By strategically giving surveys following major employee morale events, such as parties, you can gauge which types of events have the biggest impact on your employees.
The last thing you'd want to do is to cut a program or event that employees love, only because you didn't know they loved it.
2. To fix what's not working
Even if you currently have an environment that promotes an open dialogue on the state of the company, sometimes there are things employees just don't want to say.
One reason anonymous surveys are so important is because of the opportunity employees have to tell it like it is, without fear of retribution. When morale is low and turnover is high, surveys can help source out the problems. If your survey is done right, you'll get pure, untainted feedback.
3. To determine your next business move
But of course, surveys alone don't fix anything.
It's up to management to address the responses to surveys as best they can. Giving surveys with no intent to make changes based on results is a sure way to drop morale even lower.
Even if there are some things that can't be changed, or wouldn't make business sense to do so, it's up to management to report back to their workers. A simple "We hear you, and while we can't change X, we are going to start Y," could go a long way.

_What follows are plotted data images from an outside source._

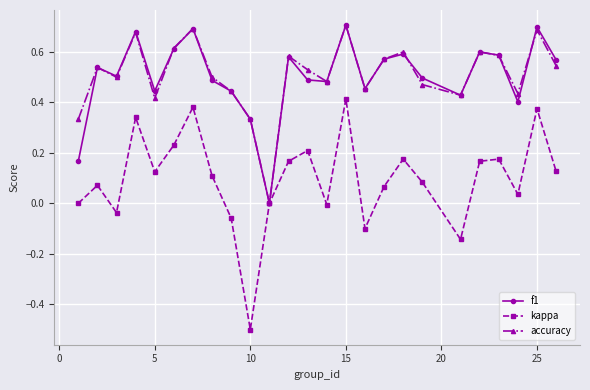

How many interior local peaks does the f1 series have?

8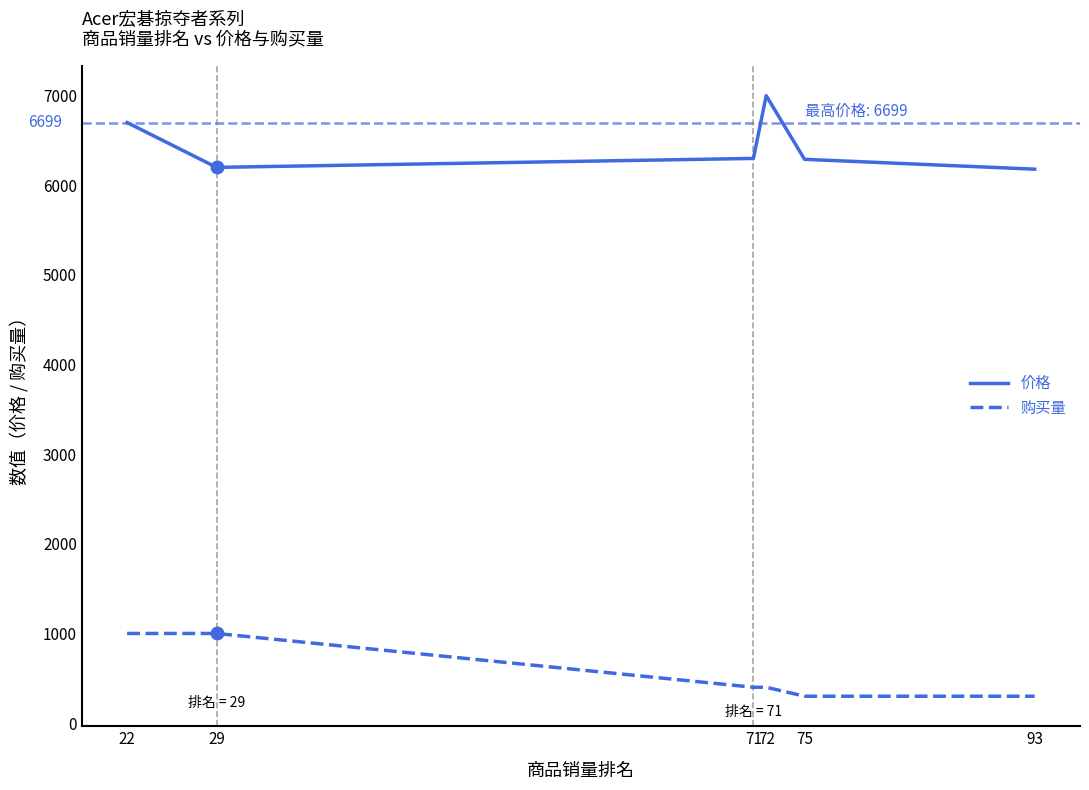

In 价格, how many points are lower than both neighbors (excluding endpoints)?

1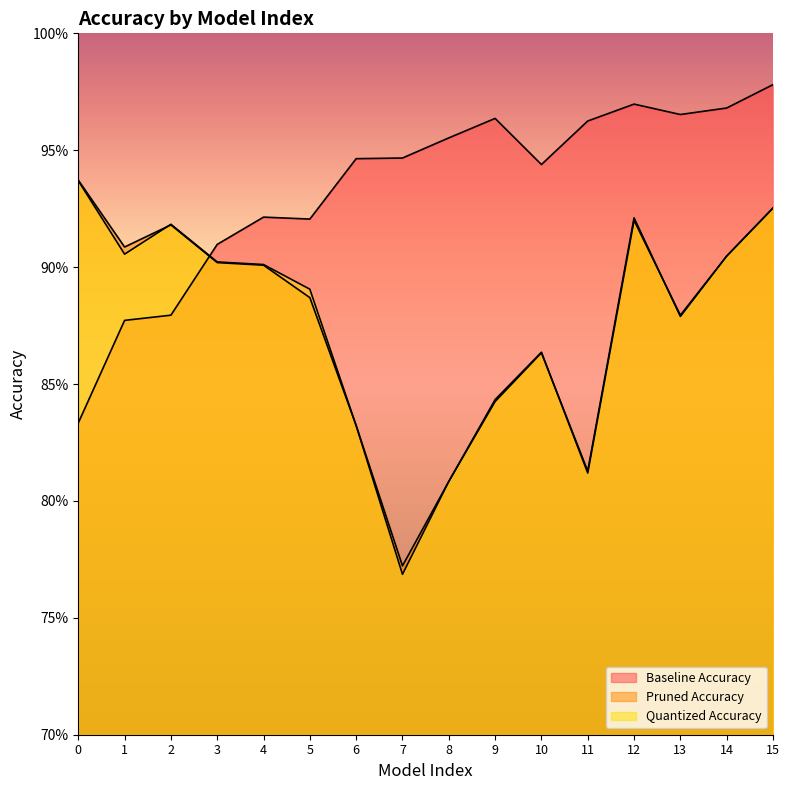

How many interior local valleys does the Pruned Accuracy series have?

4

4. To remain a relevant employer
People talk (and tweet!) and when those people are your employees or former employees, you better hope they have good things to say about you.
Sites like Glassdoor, Great Place to Work, and Indeed give workers a place to air grievances or sing praises of their employers, Yelp-style. So if a company can't fix things before good workers leave, they're likely to see some ugly PR they can't change.
That's why following up on strategic surveys is so important. After all, prevention is the best medicine. Analyzing engagement and morale along the way will help you to diagnose issues while you can still address them.
When employees feel heard, they're much more likely to engage in work and feel good about what they're doing.
Being valued is an important aspect of work morale and by giving employees a chance to give their opinion, you're showing them that their opinion is worth something.